Round out the growing season with these colorful oddballs
One of my favorite summer bulbs is black onion (Zones 5–8). The star-shaped flowers are white, but the centers are dark black to dark green, providing great contrast. Some designers don’t like the often-washed-out appearance of white flowers, but the black centers of this allium are strong enough that even picky gardeners will like it. Its striking 4- to 6-inch-diameter flowers bloom for several weeks, but even afterward, the seed heads look fine for a while (for those of you nondeadheading enthusiasts). Pair this with some of the chocolate-colored heucheras (Heuchera spp. and cvs., Zones 3–8) or any other dark-leaved plant for some subtle color echoing.
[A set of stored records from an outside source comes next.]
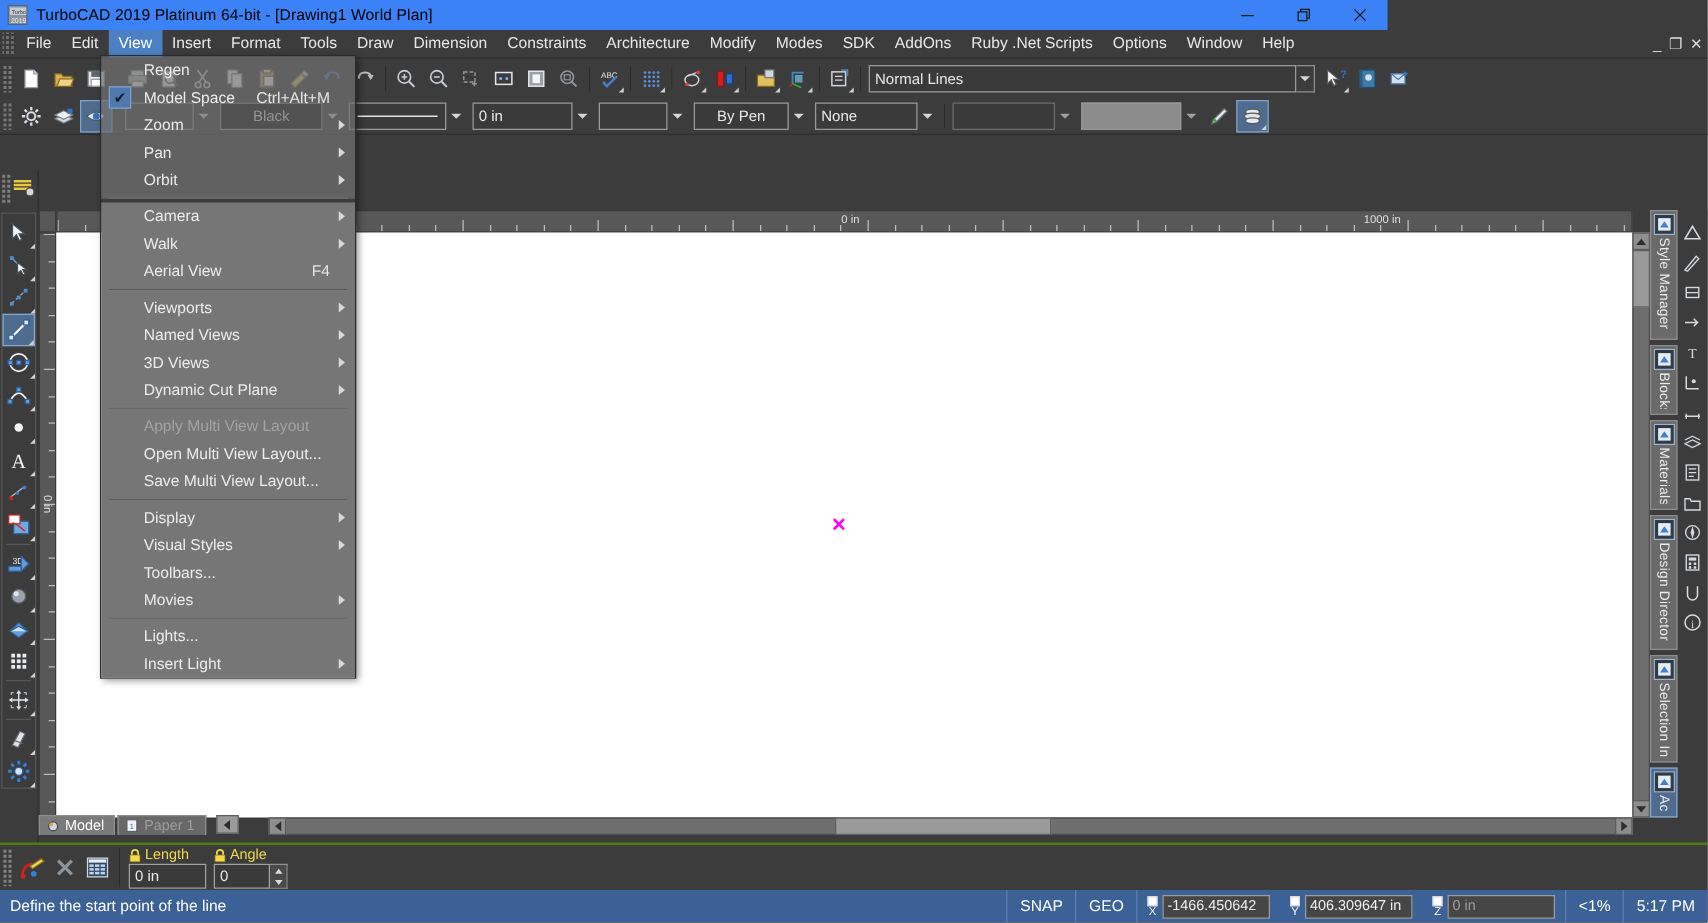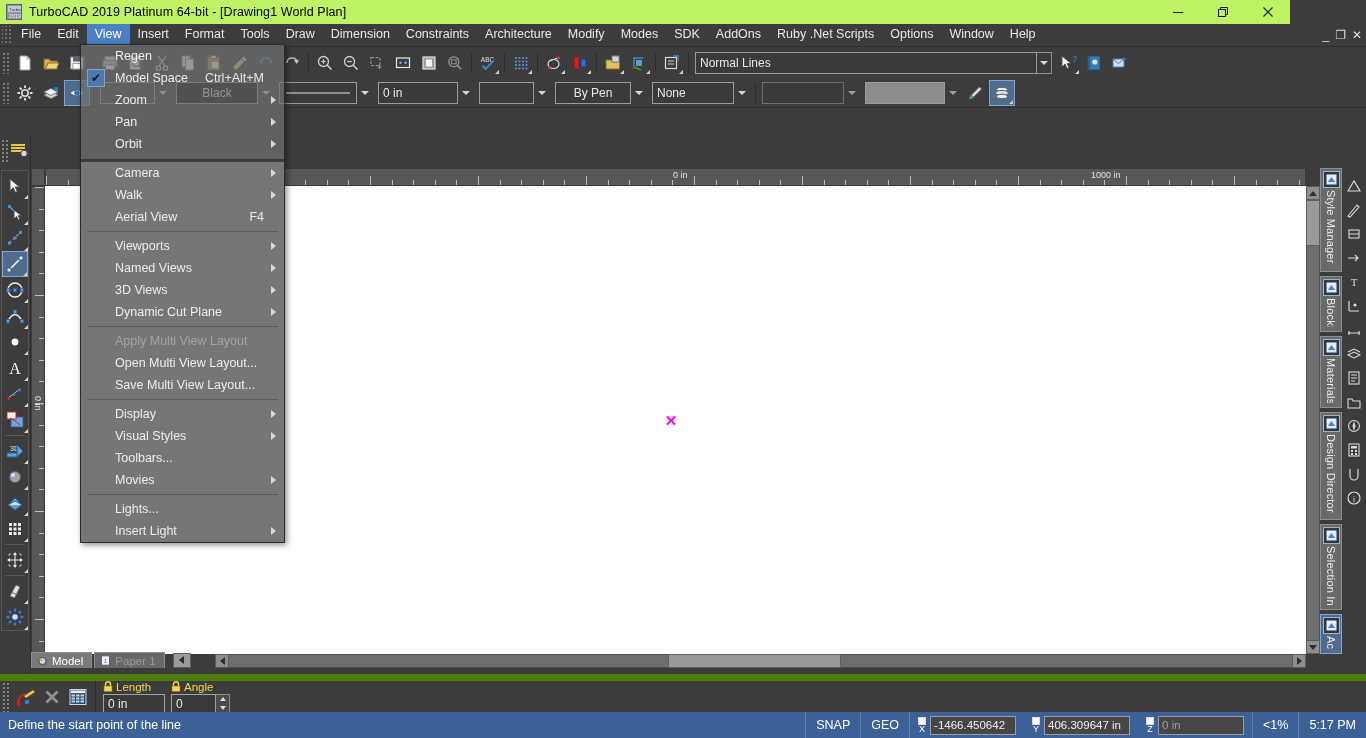--- a/index.html
+++ b/index.html
@@ -10,22 +10,22 @@
     background: #3c3c3c;
     font-family: "Liberation Sans", sans-serif;
     font-size: 12px;
     color: #e6e6e6;
     -webkit-font-smoothing: antialiased;
   }
   #app { position: relative; width: 1366px; height: 738px; }
 
   
   .titlebar {
-    position: absolute; left: 0; top: 0; width: 1290px; height: 24px;
-    background: #bef264; color: #1a1a1a;
+    position: absolute; left: 0; top: 0; width: 1110px; height: 24px;
+    background: #3b82f6; color: #1a1a1a;
     display: flex; align-items: center;
   }
   .title-icon {
     width: 16px; height: 16px; margin-left: 6px; margin-right: 7px;
     background: linear-gradient(#9aa4b0,#68727d);
     border: 1px solid #5a636d;
     font-size: 5px; color: #fff; line-height: 7px; text-align: center;
     overflow: hidden; font-family: "Liberation Sans", sans-serif;
   }
   .title-text { font-size: 12.5px; color: #000; letter-spacing: .1px; }
@@ -193,21 +193,21 @@
   .sb-thumb { position: absolute; background: #9a9a9a; border: 1px solid #606060; }
   .tri { width: 0; height: 0; }
   .tri.up { border-left: 4px solid transparent; border-right: 4px solid transparent; border-bottom: 5px solid #2e2e2e; }
   .tri.down { border-left: 4px solid transparent; border-right: 4px solid transparent; border-top: 5px solid #2e2e2e; }
   .tri.left { border-top: 4px solid transparent; border-bottom: 4px solid transparent; border-right: 5px solid #2e2e2e; }
   .tri.right { border-top: 4px solid transparent; border-bottom: 4px solid transparent; border-left: 5px solid #2e2e2e; }
 
   
   .tabs-row {
     position: absolute; left: 31px; bottom: 70px; width: 190px; height: 16px;
-    display: flex; align-items: center;
+    display: flex; align-items: flex-start;
   }
   .sheet-tab {
     height: 16px; display: flex; align-items: center; gap: 4px;
     padding: 0 8px 0 5px; font-size: 11.5px; color: #e9e9e9;
     background: #6a6a6a; border: 1px solid #8e8e8e; border-bottom: none;
     margin-right: 2px;
   }
   .sheet-tab.active { background: #7a7a7a; color: #fff; }
   .sheet-tab.inactive { color: #9d9d9d; background: #686868; }
 
@@ -230,21 +230,21 @@
     width: 17px; height: 17px; background: #2f3b48; border: 1px solid #9fb4cb;
     display: flex; align-items: center; justify-content: center; flex: none;
   }
   .right-tools { position: absolute; right: 0; top: 6px; width: 24px; }
   .rtbtn { width: 22px; height: 24px; display: flex; align-items: center; justify-content: center; margin: 0 auto; }
 
   
   .coord-bar {
     position: absolute; left: 0; bottom: 26px; width: 1366px; height: 38px;
     background: #3c3c3c; display: flex; align-items: center;
-    border-top: 7px solid #4d7c0f;
+    border-top: 2px solid #4d7c0f;
   }
   .cb-grip {
     width: 8px; height: 30px; margin: 0 2px;
     background-image: radial-gradient(#828282 40%, transparent 41%); background-size: 4px 4px;
   }
   .field-group { margin-left: 4px; }
   .field-label {
     display: flex; align-items: center; gap: 3px;
     font-size: 11.5px; color: #f2d94c; line-height: 12px; height: 14px;
   }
Drumstick allium (Zones 4–9)—I assume “drumstick” refers to a drumstick on a chicken rather than the kind used to play drums—is a great summer favorite of mine. I love this egg-shaped flower, which tends to naturalize in my garden. When other full-sun flowers fade, this beauty maintains its hot color. The crimson-purple flowers are very compact. Because they flower in midsummer, when golden daisies are rampant, you have an easy, no-fail combo. I like the extended bloom time of about three to four weeks, but once again, the foliage begins to turn yellow while the flowers still look great.
If you haven’t seen ‘Hair’ allium (Zones 4–8), it looks like it put its roots in an electric socket. Each stem produces several thin, tentacle-like green flowers from a purple base. Pair ‘Hair’ with anything that you think is rather boring, because this bulb will catch your attention (even if you are not partial to such a weird plant).
Circle onion (Zones 4–9) is a very cool plant. The blue-green leaves give a corkscrew effect—hence its nickname. Circle onion’s flower is a deeper pink than the species and, with its showier foliage, is more desirable. Try it in rock gardens or the front of the border; the curly onion looks most dramatic in Japanese-style gardens.
Fall is for flowers, and alliums are no exception. ‘Ozawa’ Japanese onion (Zones 4–9) starts to bloom in September, when most plants are winding down (but it sometimes goes to frost in my cold Zone 6). The good news is that because it blooms so late, the shiny, narrow foliage never looks bad. The starlike purple flowers give the illusion of being large on such a small plant. Combine it with any of the white asters or mums available at this time of year.
If this article, with all of its offerings of colorful alliums from spring to fall, has not made you into an “alliophile,” then I just have to remind you: If you want to keep deer out, this is the bulb for you. Your garden will be beautiful and deer-free all season.